Sometimes the smallest books are among the most powerful. Emilie Griffin’s Clinging: The Experience of Prayer seems to fall into this category. It is a mere 72 pages in length—but, oh, the treasure in those pages!

This excerpt takes us right into the middle of learning to pray (again). Emilie eschews a formulaic approach and adopts instead a relational attitude: first, we must rediscover exactly to whom we are praying.

Renovaré Team

Excerpt from Clinging: The Experience of Prayer

To learn to pray again I had to learn to set aside both childish and adult misconceptions in my image of God. I had to start again, from knowing him to be the God who made the universe, and made us, too; the God who overlooked our waywardness and disobedience; the God who went so far as to become what we are, to take on our humanity, in order to show us the reality of his design for us, our destiny, the overcoming power of his love. I had to use all my creative skill — a gift from him, I now remembered — to sketch an image in my mind of the real God, the living God who is and acts, who holds existence in his hand and holds us close to him.

I had to learn to see my Savior as he is: entirely man, entirely God, not one more than another, contradicting rationality by his reality: pouring himself out for us on the cross and raising us with him.

I had to learn to see my Lord acting in history and time: closer to me than my own heartbeat and as close as that to every human being; acting in me and changing me to bring me closer to my destiny; acting in others, showing himself to me through them. I had to see my Lord as present here and now and, most of all, as present in my prayer.

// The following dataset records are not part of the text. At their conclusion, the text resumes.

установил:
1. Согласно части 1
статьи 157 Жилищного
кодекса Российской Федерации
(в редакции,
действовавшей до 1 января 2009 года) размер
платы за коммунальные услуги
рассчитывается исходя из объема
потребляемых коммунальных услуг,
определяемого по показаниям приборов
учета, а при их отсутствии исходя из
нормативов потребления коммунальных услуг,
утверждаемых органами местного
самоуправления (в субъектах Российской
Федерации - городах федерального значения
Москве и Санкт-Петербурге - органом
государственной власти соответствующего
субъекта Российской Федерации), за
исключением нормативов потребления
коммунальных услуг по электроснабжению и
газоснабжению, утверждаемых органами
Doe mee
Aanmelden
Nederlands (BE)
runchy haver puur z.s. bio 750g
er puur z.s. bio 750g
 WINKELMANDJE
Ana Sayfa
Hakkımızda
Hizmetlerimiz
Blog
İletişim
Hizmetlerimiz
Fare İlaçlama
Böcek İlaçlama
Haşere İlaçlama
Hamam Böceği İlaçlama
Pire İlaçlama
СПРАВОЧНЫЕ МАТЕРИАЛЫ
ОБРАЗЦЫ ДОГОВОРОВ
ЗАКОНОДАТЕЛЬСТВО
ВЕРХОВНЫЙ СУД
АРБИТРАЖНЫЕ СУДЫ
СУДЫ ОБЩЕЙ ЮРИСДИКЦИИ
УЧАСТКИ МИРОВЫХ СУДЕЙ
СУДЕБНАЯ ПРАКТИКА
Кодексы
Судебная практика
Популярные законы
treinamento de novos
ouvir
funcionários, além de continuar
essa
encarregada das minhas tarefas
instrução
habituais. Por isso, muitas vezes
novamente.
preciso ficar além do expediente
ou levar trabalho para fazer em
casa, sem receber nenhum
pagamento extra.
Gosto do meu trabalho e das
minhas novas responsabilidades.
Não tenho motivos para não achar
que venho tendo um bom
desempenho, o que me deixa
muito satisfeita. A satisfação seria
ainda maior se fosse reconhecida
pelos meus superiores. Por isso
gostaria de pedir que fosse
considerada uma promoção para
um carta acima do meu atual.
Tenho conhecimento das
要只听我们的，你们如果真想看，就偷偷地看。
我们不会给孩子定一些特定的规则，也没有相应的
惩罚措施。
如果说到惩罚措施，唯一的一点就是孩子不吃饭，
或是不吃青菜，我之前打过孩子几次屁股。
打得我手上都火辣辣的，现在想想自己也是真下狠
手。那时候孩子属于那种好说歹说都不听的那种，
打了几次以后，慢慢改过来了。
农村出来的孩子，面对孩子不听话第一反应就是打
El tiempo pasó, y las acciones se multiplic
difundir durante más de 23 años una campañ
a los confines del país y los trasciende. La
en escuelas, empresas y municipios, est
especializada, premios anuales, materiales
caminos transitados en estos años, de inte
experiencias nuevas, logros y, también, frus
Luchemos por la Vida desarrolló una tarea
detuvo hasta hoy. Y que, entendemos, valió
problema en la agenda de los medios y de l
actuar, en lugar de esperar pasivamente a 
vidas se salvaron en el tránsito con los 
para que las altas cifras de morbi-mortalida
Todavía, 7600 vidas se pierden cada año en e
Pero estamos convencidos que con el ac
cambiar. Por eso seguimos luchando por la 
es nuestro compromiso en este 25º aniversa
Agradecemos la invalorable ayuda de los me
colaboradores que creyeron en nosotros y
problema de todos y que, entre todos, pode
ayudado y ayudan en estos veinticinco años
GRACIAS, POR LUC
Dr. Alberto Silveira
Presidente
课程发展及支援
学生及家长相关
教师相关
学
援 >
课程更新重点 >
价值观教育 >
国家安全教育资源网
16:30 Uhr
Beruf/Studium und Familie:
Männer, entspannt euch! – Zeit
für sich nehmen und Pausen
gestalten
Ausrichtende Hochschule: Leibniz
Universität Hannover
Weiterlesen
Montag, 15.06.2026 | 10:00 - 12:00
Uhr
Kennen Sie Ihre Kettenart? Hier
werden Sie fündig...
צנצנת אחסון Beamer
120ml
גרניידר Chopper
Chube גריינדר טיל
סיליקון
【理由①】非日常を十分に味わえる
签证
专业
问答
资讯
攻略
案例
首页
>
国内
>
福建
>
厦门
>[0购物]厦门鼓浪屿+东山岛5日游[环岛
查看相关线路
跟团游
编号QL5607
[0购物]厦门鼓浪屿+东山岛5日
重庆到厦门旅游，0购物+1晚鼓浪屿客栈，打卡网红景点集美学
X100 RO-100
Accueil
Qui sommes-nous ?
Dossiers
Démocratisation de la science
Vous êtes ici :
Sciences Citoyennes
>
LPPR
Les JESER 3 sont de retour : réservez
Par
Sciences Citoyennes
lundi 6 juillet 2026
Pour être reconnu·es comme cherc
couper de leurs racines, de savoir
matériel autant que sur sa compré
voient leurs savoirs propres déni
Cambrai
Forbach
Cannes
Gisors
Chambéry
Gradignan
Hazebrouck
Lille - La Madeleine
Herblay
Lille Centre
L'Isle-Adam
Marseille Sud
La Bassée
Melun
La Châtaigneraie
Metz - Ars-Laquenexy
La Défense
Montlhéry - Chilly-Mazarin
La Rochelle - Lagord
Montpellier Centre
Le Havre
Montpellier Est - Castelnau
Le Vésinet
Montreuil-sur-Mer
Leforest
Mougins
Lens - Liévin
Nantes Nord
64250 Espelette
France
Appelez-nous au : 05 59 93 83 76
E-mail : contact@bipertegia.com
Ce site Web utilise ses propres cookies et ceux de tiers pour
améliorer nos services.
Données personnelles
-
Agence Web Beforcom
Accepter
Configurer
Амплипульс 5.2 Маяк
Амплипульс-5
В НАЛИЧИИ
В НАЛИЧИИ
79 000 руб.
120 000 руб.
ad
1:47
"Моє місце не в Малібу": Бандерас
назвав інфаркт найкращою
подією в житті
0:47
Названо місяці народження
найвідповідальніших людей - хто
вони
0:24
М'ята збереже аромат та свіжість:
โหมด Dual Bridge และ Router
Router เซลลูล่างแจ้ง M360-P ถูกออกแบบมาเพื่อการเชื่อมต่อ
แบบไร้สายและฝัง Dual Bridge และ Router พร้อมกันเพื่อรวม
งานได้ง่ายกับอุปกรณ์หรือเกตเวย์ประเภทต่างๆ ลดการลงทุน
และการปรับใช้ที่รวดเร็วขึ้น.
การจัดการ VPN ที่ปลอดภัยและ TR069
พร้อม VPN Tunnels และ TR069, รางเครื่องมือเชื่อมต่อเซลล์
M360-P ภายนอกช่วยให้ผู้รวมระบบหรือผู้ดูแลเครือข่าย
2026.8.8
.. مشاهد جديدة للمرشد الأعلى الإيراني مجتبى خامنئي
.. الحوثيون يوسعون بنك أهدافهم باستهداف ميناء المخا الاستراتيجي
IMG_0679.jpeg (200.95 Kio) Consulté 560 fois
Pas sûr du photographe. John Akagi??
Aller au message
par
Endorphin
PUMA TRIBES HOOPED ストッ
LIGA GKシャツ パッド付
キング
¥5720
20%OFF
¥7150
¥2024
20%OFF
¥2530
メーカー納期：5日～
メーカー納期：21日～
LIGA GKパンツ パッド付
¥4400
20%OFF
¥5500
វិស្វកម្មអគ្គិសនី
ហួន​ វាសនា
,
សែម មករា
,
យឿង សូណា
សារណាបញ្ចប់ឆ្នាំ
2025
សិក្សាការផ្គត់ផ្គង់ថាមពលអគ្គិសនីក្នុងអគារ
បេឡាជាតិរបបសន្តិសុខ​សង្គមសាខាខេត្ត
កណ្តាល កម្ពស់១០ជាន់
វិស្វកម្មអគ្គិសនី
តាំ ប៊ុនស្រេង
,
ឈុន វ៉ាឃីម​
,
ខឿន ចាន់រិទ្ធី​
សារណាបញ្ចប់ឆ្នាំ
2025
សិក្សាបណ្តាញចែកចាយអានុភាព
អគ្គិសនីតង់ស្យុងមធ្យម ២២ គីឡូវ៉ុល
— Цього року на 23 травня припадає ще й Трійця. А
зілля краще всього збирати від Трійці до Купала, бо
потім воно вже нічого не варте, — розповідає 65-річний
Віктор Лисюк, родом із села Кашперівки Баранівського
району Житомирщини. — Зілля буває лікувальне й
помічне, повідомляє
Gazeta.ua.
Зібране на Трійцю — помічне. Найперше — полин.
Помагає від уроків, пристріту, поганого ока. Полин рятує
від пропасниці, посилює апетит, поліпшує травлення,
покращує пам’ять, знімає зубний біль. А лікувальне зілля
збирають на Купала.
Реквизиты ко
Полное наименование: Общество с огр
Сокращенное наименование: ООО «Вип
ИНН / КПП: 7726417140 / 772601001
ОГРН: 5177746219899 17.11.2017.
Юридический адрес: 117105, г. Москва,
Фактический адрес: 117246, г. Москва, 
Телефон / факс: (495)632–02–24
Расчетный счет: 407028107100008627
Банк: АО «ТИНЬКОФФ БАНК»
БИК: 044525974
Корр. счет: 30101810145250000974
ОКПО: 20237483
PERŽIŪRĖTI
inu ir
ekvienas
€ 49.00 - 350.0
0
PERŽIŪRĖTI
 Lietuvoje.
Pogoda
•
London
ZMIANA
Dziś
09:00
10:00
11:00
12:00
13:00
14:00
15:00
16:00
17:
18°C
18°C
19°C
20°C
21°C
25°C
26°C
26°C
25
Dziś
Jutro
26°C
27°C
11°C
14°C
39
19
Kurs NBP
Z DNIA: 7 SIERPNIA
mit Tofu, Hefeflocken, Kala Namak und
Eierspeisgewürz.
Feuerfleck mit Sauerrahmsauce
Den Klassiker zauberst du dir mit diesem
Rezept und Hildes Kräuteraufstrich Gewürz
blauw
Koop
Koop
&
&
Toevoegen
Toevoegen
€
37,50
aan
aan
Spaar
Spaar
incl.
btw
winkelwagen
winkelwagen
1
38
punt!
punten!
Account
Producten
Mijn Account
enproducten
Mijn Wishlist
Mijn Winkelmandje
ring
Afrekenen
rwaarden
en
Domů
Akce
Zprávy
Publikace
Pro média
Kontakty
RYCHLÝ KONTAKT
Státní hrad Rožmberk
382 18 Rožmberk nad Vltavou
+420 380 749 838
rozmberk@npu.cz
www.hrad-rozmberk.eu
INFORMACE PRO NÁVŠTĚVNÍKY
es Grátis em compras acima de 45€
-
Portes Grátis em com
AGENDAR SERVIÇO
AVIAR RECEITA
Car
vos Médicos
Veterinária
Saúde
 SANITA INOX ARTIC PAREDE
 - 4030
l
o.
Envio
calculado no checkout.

Yahweh is tender and compassionate,
slow to anger, most loving …
he never treats us, never punishes us,
as our guilt and our sin deserve.

(Psalm 103:8 – 9)

But what resources were given to me to do this! I had the overflowing power of the Scriptures, the riches of the church, God imaged in the Eucharist and in the saints. I had God’s image in holy people that I knew, in those I loved, and in the wonder of the creative spirit of humanity, the miracle of thought itself, the very fact of my imagination transcending place and time.

Excerpted from Clinging: The Experience of Prayer by Emilie Griffin. Eighth Day Books, Wichita, KS, 2003 (p. 17).